═══ Data records

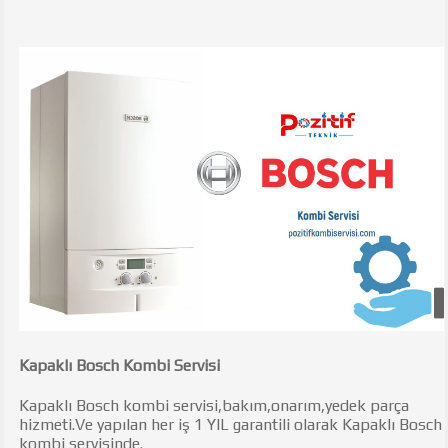
Kapaklı Bosch Kombi Servisi
Kapaklı Bosch kombi servisi,bakım,onarım,yedek parça
hizmeti.Ve yapılan her iş 1 YIL garantili olarak Kapaklı Bosch
kombi servisinde.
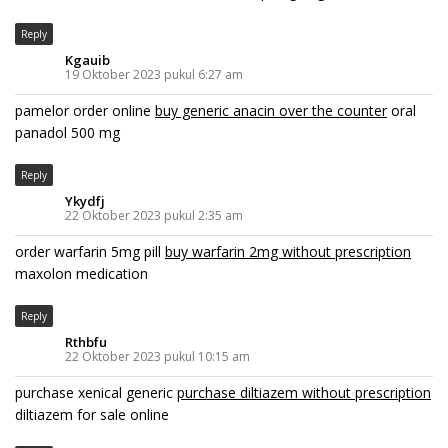
Reply
Kgauib
19 Oktober 2023 pukul 6:27 am
pamelor order online
buy generic anacin over the counter
oral
panadol 500 mg
Reply
Ykydfj
22 Oktober 2023 pukul 2:35 am
order warfarin 5mg pill
buy warfarin 2mg without prescription
maxolon medication
Reply
Rthbfu
22 Oktober 2023 pukul 10:15 am
purchase xenical generic
purchase diltiazem without prescription
diltiazem for sale online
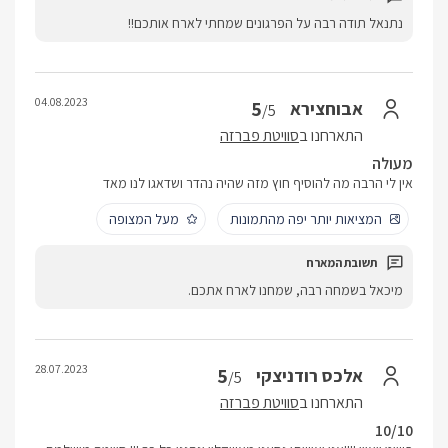
נתנאל תודה רבה על הפרגונים שמחתי לארח אותכם!!
04.08.2023
5
אבוחצירא
/5
התארחנו ב
סוויטת פברזה
מעולה
אין לי הרבה מה להוסיף חוץ מזה שהיה נהדר ושדאגו לנו מאד
המציאות יותר יפה מהתמונות
מעל המצופה
מיכאל בשמחה רבה, שמחנו לארח אתכם.
28.07.2023
5
אלכס רודניצקי
/5
התארחנו ב
סוויטת פברזה
10/10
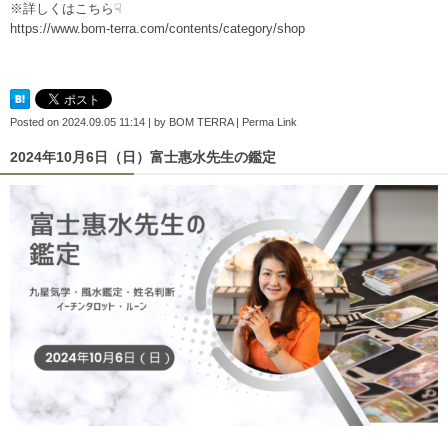
※詳しくはこちら☟
https://www.bom-terra.com/contents/category/shop
Posted on
2024.09.05 11:14
|
by
BOM TERRA
|
Perma Link
2024年10月6日（日）富士惠水先生の鑑定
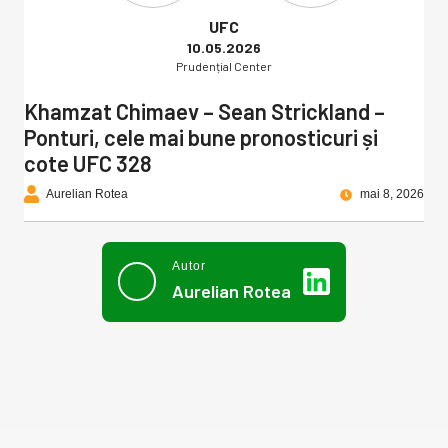
UFC
10.05.2026
Prudențial Center
Khamzat Chimaev – Sean Strickland –
Ponturi, cele mai bune pronosticuri și
cote UFC 328
Aurelian Rotea
mai 8, 2026
Autor
Aurelian Rotea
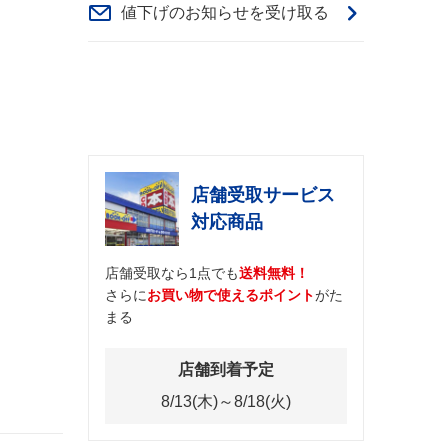
値下げのお知らせを受け取る
店舗受取サービス
対応商品
店舗受取なら1点でも
送料無料！
さらに
お買い物で使えるポイント
がた
まる
店舗到着予定
8/13(木)～8/18(火)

══════

What the task asks: Reproduce the text of all the data above word for word and line by line, without the pictures.

Exercise answer:
Kapaklı Bosch Kombi Servisi
Kapaklı Bosch kombi servisi,bakım,onarım,yedek parça
hizmeti.Ve yapılan her iş 1 YIL garantili olarak Kapaklı Bosch
kombi servisinde.
Reply
Kgauib
19 Oktober 2023 pukul 6:27 am
pamelor order online
buy generic anacin over the counter
oral
panadol 500 mg
Reply
Ykydfj
22 Oktober 2023 pukul 2:35 am
order warfarin 5mg pill
buy warfarin 2mg without prescription
maxolon medication
Reply
Rthbfu
22 Oktober 2023 pukul 10:15 am
purchase xenical generic
purchase diltiazem without prescription
diltiazem for sale online
נתנאל תודה רבה על הפרגונים שמחתי לארח אותכם!!
04.08.2023
5
אבוחצירא
/5
התארחנו ב
סוויטת פברזה
מעולה
אין לי הרבה מה להוסיף חוץ מזה שהיה נהדר ושדאגו לנו מאד
המציאות יותר יפה מהתמונות
מעל המצופה
מיכאל בשמחה רבה, שמחנו לארח אתכם.
28.07.2023
5
אלכס רודניצקי
/5
התארחנו ב
סוויטת פברזה
10/10
※詳しくはこちら☟
https://www.bom-terra.com/contents/category/shop
Posted on
2024.09.05 11:14
|
by
BOM TERRA
|
Perma Link
2024年10月6日（日）富士惠水先生の鑑定
UFC
10.05.2026
Prudențial Center
Khamzat Chimaev – Sean Strickland –
Ponturi, cele mai bune pronosticuri și
cote UFC 328
Aurelian Rotea
mai 8, 2026
Autor
Aurelian Rotea
値下げのお知らせを受け取る
店舗受取サービス
対応商品
店舗受取なら1点でも
送料無料！
さらに
お買い物で使えるポイント
がた
まる
店舗到着予定
8/13(木)～8/18(火)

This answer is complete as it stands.